Conversion to Dictionary format
The dictionary format requires one word per line. The table sterm_text potentially contains multiple words per terminology entry. This means the lines in the text file containing multiple lines need to be split into multiple lines each containing one word.
To achieve this outcome, I
- use sed to replace spaces with a new line
- use sed to remove any lines containing whitespace only
- use tr to translate upper to lowercase
- use sort to sort the file
- use uniq to remove non-unique entries
Chained together, this looks like:
sed 's/ /\n/g' my_text_file | sed '/^[[:space:]]*$/d' | tr '[:upper:]' '[:lower:]' | sort | uniq > sap_dictionary
In my environment, the download from SAP uses an (SAP) codepage that results in a UTF-8 encoded file. It is important then in Eclipse to specify the appropriate encoding. Select UTF-8.
I hope someone may find this useful.
Ha! Depending on the day, you might hate my code. Sometimes I just throw the comments into my code. Those days are the days I really would rather focus on the code than the comments.
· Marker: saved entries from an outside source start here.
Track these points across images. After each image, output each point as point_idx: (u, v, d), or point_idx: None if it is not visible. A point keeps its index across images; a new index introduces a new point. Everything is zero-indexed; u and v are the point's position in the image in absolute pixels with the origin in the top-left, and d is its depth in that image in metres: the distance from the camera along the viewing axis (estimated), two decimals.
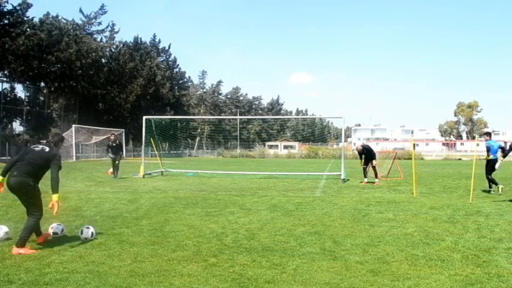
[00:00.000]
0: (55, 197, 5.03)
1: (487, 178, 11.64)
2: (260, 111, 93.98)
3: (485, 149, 11.75)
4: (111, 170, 19.02)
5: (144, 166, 17.04)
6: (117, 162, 16.07)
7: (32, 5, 37.69)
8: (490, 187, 11.60)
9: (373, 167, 14.02)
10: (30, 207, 5.16)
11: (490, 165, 11.50)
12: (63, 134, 35.43)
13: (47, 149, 5.32)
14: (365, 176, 14.28)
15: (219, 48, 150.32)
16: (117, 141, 16.90)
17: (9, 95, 39.33)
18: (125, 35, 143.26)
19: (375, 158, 14.23)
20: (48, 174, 5.14)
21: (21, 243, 4.96)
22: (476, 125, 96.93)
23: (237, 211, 8.15)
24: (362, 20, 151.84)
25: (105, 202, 9.22)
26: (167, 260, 4.69)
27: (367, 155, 14.26)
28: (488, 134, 12.69)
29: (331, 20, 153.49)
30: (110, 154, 16.39)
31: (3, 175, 5.21)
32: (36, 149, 5.32)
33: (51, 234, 5.61)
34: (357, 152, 15.76)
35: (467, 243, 5.53)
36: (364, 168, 14.34)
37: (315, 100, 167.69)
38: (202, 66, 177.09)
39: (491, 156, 11.49)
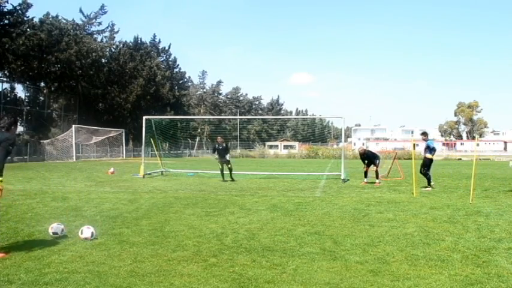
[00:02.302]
0: None
1: (426, 175, 12.52)
2: (260, 111, 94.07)
3: (424, 148, 12.85)
4: (112, 170, 19.03)
5: (144, 166, 17.05)
6: (229, 165, 15.39)
7: (32, 5, 37.79)
8: (429, 183, 12.46)
9: (376, 171, 14.03)
10: None
11: (427, 163, 12.49)
12: (63, 134, 35.53)
13: None
14: (365, 177, 14.32)
15: (219, 48, 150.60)
16: (224, 144, 15.91)
17: (9, 95, 39.33)
18: (125, 35, 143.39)
19: (375, 163, 14.14)
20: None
21: None
22: (476, 125, 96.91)
23: (237, 211, 8.14)
24: (362, 20, 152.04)
25: (105, 202, 9.21)
26: (167, 260, 4.68)
27: (369, 160, 14.27)
28: (426, 134, 13.36)
29: (331, 20, 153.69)
30: (216, 156, 15.64)
31: None
32: None
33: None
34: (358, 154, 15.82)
35: (467, 243, 5.52)
36: (365, 171, 14.38)
37: (315, 100, 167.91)
38: (202, 66, 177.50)
39: (433, 155, 12.58)
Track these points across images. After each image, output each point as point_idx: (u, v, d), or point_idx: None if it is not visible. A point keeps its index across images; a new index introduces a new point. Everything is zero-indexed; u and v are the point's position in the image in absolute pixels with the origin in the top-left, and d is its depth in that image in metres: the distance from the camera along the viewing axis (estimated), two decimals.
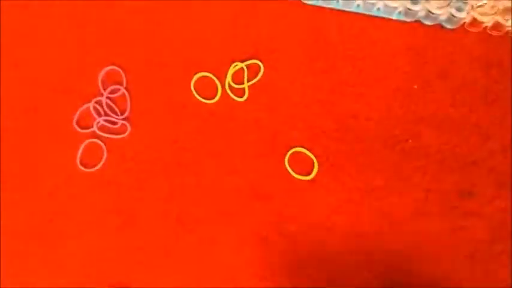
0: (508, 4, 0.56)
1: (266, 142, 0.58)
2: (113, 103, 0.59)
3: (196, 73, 0.59)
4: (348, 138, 0.58)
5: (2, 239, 0.58)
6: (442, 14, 0.57)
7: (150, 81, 0.60)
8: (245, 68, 0.59)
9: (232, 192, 0.58)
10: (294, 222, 0.57)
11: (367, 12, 0.58)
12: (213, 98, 0.59)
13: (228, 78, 0.59)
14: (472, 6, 0.56)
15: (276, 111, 0.58)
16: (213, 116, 0.59)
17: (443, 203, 0.56)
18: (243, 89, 0.59)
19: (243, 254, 0.57)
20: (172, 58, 0.60)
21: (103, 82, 0.59)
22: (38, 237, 0.58)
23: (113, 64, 0.60)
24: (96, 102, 0.59)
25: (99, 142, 0.59)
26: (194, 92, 0.59)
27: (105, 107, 0.59)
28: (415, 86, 0.58)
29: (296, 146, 0.58)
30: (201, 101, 0.59)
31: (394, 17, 0.58)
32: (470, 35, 0.58)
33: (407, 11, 0.57)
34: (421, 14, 0.57)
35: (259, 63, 0.59)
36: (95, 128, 0.59)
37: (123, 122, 0.59)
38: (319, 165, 0.57)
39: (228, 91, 0.59)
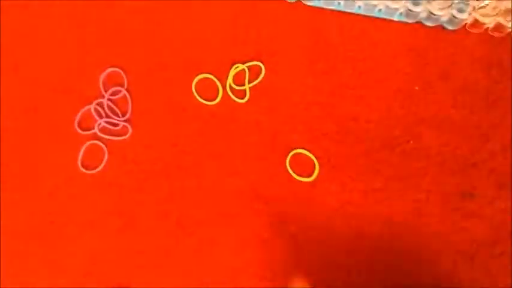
0: (510, 5, 0.56)
1: (267, 144, 0.58)
2: (114, 105, 0.59)
3: (197, 75, 0.59)
4: (349, 139, 0.58)
5: (2, 239, 0.58)
6: (443, 15, 0.56)
7: (151, 82, 0.60)
8: (246, 69, 0.59)
9: (233, 193, 0.57)
10: (295, 223, 0.57)
11: (368, 14, 0.58)
12: (214, 99, 0.59)
13: (229, 80, 0.59)
14: (474, 8, 0.56)
15: (277, 112, 0.58)
16: (214, 117, 0.59)
17: (444, 204, 0.56)
18: (244, 90, 0.59)
19: (244, 256, 0.56)
20: (174, 60, 0.60)
21: (104, 84, 0.59)
22: (38, 239, 0.58)
23: (114, 66, 0.60)
24: (97, 104, 0.59)
25: (100, 144, 0.59)
26: (195, 94, 0.59)
27: (106, 108, 0.59)
28: (416, 88, 0.58)
29: (297, 148, 0.58)
30: (202, 103, 0.59)
31: (395, 18, 0.58)
32: (472, 36, 0.58)
33: (409, 12, 0.57)
34: (423, 15, 0.57)
35: (261, 65, 0.59)
36: (96, 130, 0.59)
37: (124, 123, 0.59)
38: (320, 166, 0.57)
39: (229, 93, 0.59)
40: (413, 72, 0.58)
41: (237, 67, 0.59)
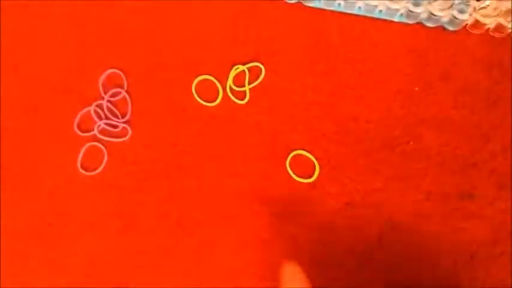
0: (510, 6, 0.55)
1: (267, 145, 0.58)
2: (114, 106, 0.59)
3: (197, 76, 0.59)
4: (349, 140, 0.58)
5: (2, 241, 0.58)
6: (444, 16, 0.56)
7: (151, 84, 0.59)
8: (246, 70, 0.59)
9: (233, 194, 0.57)
10: (295, 224, 0.57)
11: (368, 15, 0.58)
12: (214, 100, 0.59)
13: (229, 81, 0.59)
14: (474, 8, 0.56)
15: (277, 113, 0.58)
16: (214, 118, 0.59)
17: (444, 204, 0.56)
18: (244, 91, 0.59)
19: (244, 256, 0.57)
20: (173, 61, 0.60)
21: (104, 85, 0.59)
22: (38, 239, 0.58)
23: (114, 67, 0.59)
24: (97, 106, 0.59)
25: (100, 145, 0.58)
26: (195, 95, 0.59)
27: (105, 110, 0.59)
28: (417, 88, 0.58)
29: (297, 149, 0.58)
30: (202, 104, 0.59)
31: (396, 19, 0.58)
32: (472, 37, 0.58)
33: (409, 13, 0.57)
34: (423, 16, 0.57)
35: (261, 66, 0.59)
36: (95, 132, 0.58)
37: (124, 125, 0.58)
38: (320, 167, 0.57)
39: (229, 94, 0.59)
40: (413, 73, 0.58)
41: (237, 68, 0.59)
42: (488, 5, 0.56)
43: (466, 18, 0.56)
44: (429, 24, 0.58)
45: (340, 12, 0.58)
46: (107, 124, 0.59)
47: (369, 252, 0.56)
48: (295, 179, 0.57)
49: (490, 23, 0.56)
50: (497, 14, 0.56)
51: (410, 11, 0.56)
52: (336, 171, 0.57)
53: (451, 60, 0.58)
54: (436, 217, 0.56)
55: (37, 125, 0.59)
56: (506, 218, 0.56)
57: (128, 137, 0.59)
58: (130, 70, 0.60)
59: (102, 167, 0.58)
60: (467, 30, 0.58)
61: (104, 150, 0.58)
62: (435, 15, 0.56)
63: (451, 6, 0.56)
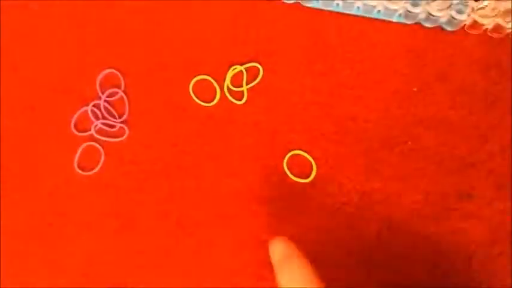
0: (509, 6, 0.55)
1: (265, 145, 0.58)
2: (111, 106, 0.59)
3: (194, 76, 0.59)
4: (347, 140, 0.58)
5: (1, 240, 0.58)
6: (442, 17, 0.56)
7: (148, 84, 0.59)
8: (244, 71, 0.59)
9: (231, 194, 0.57)
10: (293, 224, 0.56)
11: (367, 15, 0.58)
12: (212, 101, 0.59)
13: (227, 81, 0.59)
14: (473, 9, 0.56)
15: (275, 114, 0.58)
16: (211, 119, 0.58)
17: (442, 204, 0.56)
18: (242, 92, 0.59)
19: (242, 256, 0.56)
20: (171, 61, 0.59)
21: (101, 85, 0.59)
22: (36, 240, 0.58)
23: (111, 67, 0.59)
24: (94, 106, 0.59)
25: (97, 145, 0.58)
26: (193, 95, 0.59)
27: (103, 110, 0.59)
28: (415, 89, 0.58)
29: (295, 149, 0.57)
30: (199, 104, 0.59)
31: (394, 20, 0.58)
32: (471, 37, 0.58)
33: (408, 14, 0.57)
34: (422, 16, 0.57)
35: (259, 66, 0.59)
36: (92, 131, 0.58)
37: (121, 125, 0.58)
38: (317, 167, 0.57)
39: (227, 94, 0.58)
40: (411, 73, 0.58)
41: (235, 68, 0.59)
42: (486, 6, 0.56)
43: (464, 18, 0.56)
44: (427, 25, 0.58)
45: (339, 13, 0.58)
46: (104, 124, 0.58)
47: (367, 253, 0.56)
48: (293, 179, 0.57)
49: (489, 23, 0.56)
50: (496, 15, 0.56)
51: (409, 12, 0.56)
52: (334, 171, 0.57)
53: (449, 61, 0.58)
54: (434, 217, 0.56)
55: (34, 124, 0.59)
56: (505, 218, 0.56)
57: (125, 136, 0.58)
58: (127, 70, 0.59)
59: (99, 166, 0.58)
60: (465, 30, 0.58)
61: (101, 150, 0.58)
62: (433, 16, 0.56)
63: (450, 6, 0.56)
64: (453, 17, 0.56)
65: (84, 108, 0.59)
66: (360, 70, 0.58)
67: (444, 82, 0.58)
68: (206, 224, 0.57)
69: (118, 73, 0.59)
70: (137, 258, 0.57)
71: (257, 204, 0.57)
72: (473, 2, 0.56)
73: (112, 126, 0.58)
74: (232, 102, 0.58)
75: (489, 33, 0.57)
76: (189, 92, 0.59)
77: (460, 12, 0.56)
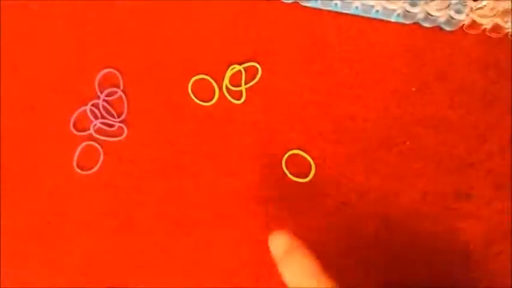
0: (508, 6, 0.55)
1: (263, 144, 0.58)
2: (110, 106, 0.59)
3: (193, 75, 0.59)
4: (345, 140, 0.58)
5: (1, 240, 0.58)
6: (441, 16, 0.56)
7: (147, 83, 0.59)
8: (243, 70, 0.59)
9: (229, 194, 0.57)
10: (292, 224, 0.57)
11: (365, 15, 0.58)
12: (211, 100, 0.59)
13: (226, 81, 0.59)
14: (471, 9, 0.56)
15: (274, 113, 0.58)
16: (210, 118, 0.58)
17: (441, 204, 0.56)
18: (241, 91, 0.59)
19: (241, 256, 0.57)
20: (170, 61, 0.59)
21: (100, 85, 0.59)
22: (36, 238, 0.58)
23: (110, 67, 0.59)
24: (92, 105, 0.59)
25: (96, 145, 0.58)
26: (191, 95, 0.59)
27: (101, 109, 0.59)
28: (413, 88, 0.58)
29: (293, 148, 0.58)
30: (198, 104, 0.59)
31: (392, 19, 0.58)
32: (469, 37, 0.58)
33: (406, 13, 0.57)
34: (420, 16, 0.57)
35: (257, 66, 0.59)
36: (91, 131, 0.58)
37: (120, 124, 0.58)
38: (316, 167, 0.57)
39: (226, 94, 0.58)
40: (410, 73, 0.58)
41: (234, 68, 0.59)
42: (485, 6, 0.56)
43: (463, 18, 0.56)
44: (426, 25, 0.58)
45: (337, 12, 0.58)
46: (102, 123, 0.58)
47: (365, 252, 0.56)
48: (291, 179, 0.57)
49: (487, 23, 0.56)
50: (494, 15, 0.56)
51: (407, 11, 0.56)
52: (332, 170, 0.57)
53: (448, 60, 0.58)
54: (433, 217, 0.56)
55: (33, 124, 0.59)
56: (504, 218, 0.56)
57: (123, 136, 0.58)
58: (126, 69, 0.59)
59: (98, 166, 0.58)
60: (464, 30, 0.57)
61: (100, 149, 0.58)
62: (432, 16, 0.56)
63: (448, 6, 0.56)
64: (452, 17, 0.56)
65: (83, 107, 0.59)
66: (359, 70, 0.58)
67: (443, 82, 0.58)
68: (205, 223, 0.57)
69: (117, 72, 0.59)
70: (136, 257, 0.57)
71: (256, 203, 0.57)
72: (472, 1, 0.56)
73: (111, 126, 0.59)
74: (231, 101, 0.58)
75: (488, 33, 0.57)
76: (187, 92, 0.59)
77: (458, 12, 0.56)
I'll add - we have functional/technical specs. Those are spell checked. Personally the comments in the code help me a lot more as long as it explains why I did something I did. So the important thing is to get it commented in the code. I'd rather have some things not spelled correctly than no comment at all.
The functional/technical specs are at a higher level and include all the different objects used to finish the requirement. I those it is critical to get the spelling right.
Andrew, we must be the soulmates! I absolutely hate spelling errors in the comments and yes, it always makes me wonder if the code is just as sloppy. (Unsurprisingly, it usually is.)
Since I'm not a native English speaker, I rely heavily on the tools like spell checker and it's something I always wish was built into every IDE. Of course, in SAP world we have developers from many different cultures and human languages, so no one expects some high style in the comments but not doing basic spell check is inexcusable. (And I guess it's another reason to use Eclipse since there isn't any spell check in SE80.)
To me, paying attention to comment language goes together with attention to details in general. And I believe that people who strive for excellence even in detail generally do well not just in development but in life in general.